Execution of the training/evaluation script
python3 Autogluon_models.py
Outcome

Within the folder AutoGluon, a folder named METRICS will be created, this folder will contain csv files with the evaluation metrics of all the target models. These csv files will be named by the targetname. For each target, a folder (named also by the target name) will be created. Each target folder will contain all the trained models and the fnal weighted ensemble model.

AutoGluon
├── METRICS
│   ├──metric_'OFF_TARGET'.csv
│
├── model_'OFF_TARGET'
    ├── models
        ├──model 1
        │  ├──model 1 fold 1
        │  │    ├── model.pkl
        │  ├──model 1 fold n  
        │       ├──model.pkl
        ├──model n
        │   ├──model  n fold 1
        │      ├──model.pkl     
        │   ├──model n fold n   
        │      ├──model.pkl
        │ 
        ├── weighted_ensemble
            ├──model.pkl

V. Random Forest

(2) Predict the off-target profile read out (actives/inactives) for a set of input molecules(Smiles):

A sample of the input file is provided : external_test.csv which consists of two coloumns:

  • COMPOUND_ID :Unique identifier of the compounds (in our case, Cas numbers are provided)
  • SMILES

Important note :

Please make sure that :

  • Your input file has the same format and column annotations as sample_test.csv.
  • You have Tensorflow and Keras installed on your machine (please see above how to install)
Dependencies

The script is tested under R version 3.5.1 in R studio version 1.1.456.

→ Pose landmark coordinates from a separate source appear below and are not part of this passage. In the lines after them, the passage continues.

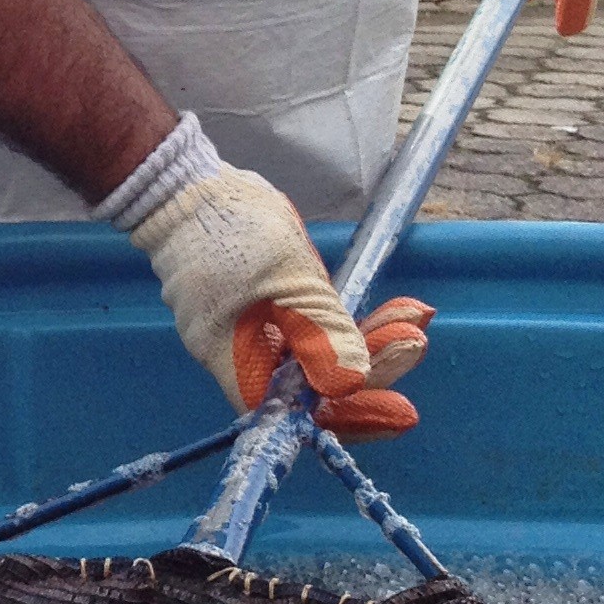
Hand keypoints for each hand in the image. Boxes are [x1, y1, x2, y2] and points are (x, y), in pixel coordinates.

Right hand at [126, 167, 431, 440]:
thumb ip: (318, 330)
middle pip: (315, 390)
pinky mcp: (272, 312)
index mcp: (236, 362)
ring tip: (414, 318)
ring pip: (322, 360)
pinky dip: (354, 325)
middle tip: (414, 341)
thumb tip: (352, 383)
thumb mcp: (284, 278)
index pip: (297, 414)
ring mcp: (257, 336)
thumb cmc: (231, 229)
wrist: (189, 189)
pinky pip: (317, 333)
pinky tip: (392, 311)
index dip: (349, 415)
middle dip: (372, 370)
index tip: (399, 405)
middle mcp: (245, 360)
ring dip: (371, 344)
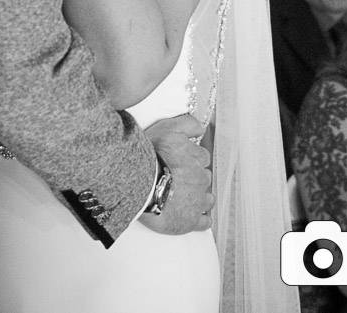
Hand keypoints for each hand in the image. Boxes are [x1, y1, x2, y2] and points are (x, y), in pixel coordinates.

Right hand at [139, 114, 212, 234]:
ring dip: (200, 197)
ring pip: (207, 199)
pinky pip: (204, 222)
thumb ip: (188, 124)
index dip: (191, 159)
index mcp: (197, 158)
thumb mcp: (169, 129)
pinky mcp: (190, 221)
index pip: (202, 157)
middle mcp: (201, 179)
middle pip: (204, 177)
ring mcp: (197, 201)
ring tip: (185, 198)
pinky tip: (194, 217)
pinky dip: (201, 219)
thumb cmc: (151, 156)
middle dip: (195, 178)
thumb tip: (201, 128)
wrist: (139, 184)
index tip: (181, 161)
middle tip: (179, 179)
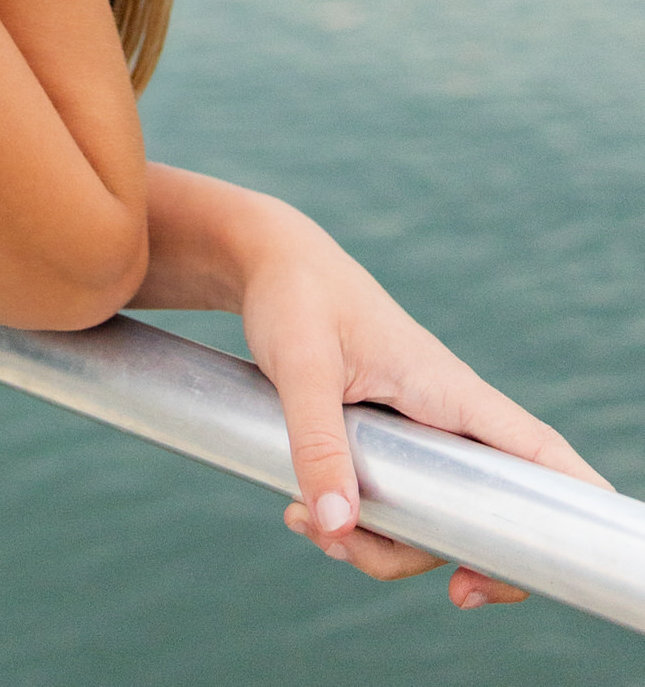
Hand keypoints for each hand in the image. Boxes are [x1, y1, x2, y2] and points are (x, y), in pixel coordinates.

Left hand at [240, 213, 607, 608]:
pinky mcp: (385, 443)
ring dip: (375, 543)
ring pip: (426, 520)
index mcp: (450, 391)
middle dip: (443, 556)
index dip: (569, 508)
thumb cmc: (295, 297)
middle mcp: (445, 419)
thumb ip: (317, 443)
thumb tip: (337, 526)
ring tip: (300, 521)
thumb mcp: (301, 366)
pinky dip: (353, 523)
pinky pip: (391, 505)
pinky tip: (303, 513)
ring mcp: (417, 435)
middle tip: (395, 571)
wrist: (267, 265)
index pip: (538, 454)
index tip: (542, 566)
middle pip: (479, 516)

Same dependencies as mentioned in Section II (preparation of fingerprints), III (neural networks) except for the tfruns (not needed).

Execution of the script
#navigate to the `Models` folder

$ cd Off-targetP_ML/Models

#Run the predictions with the input file as an argument
$  Rscript Off-targetP_ML.R external_test.csv

Outcome

  • predictions.xls : A matrix with the predictions (0:active, 1:inactive) for the input compounds vs the 50 targets. These predictions are generated using the roche in-house models.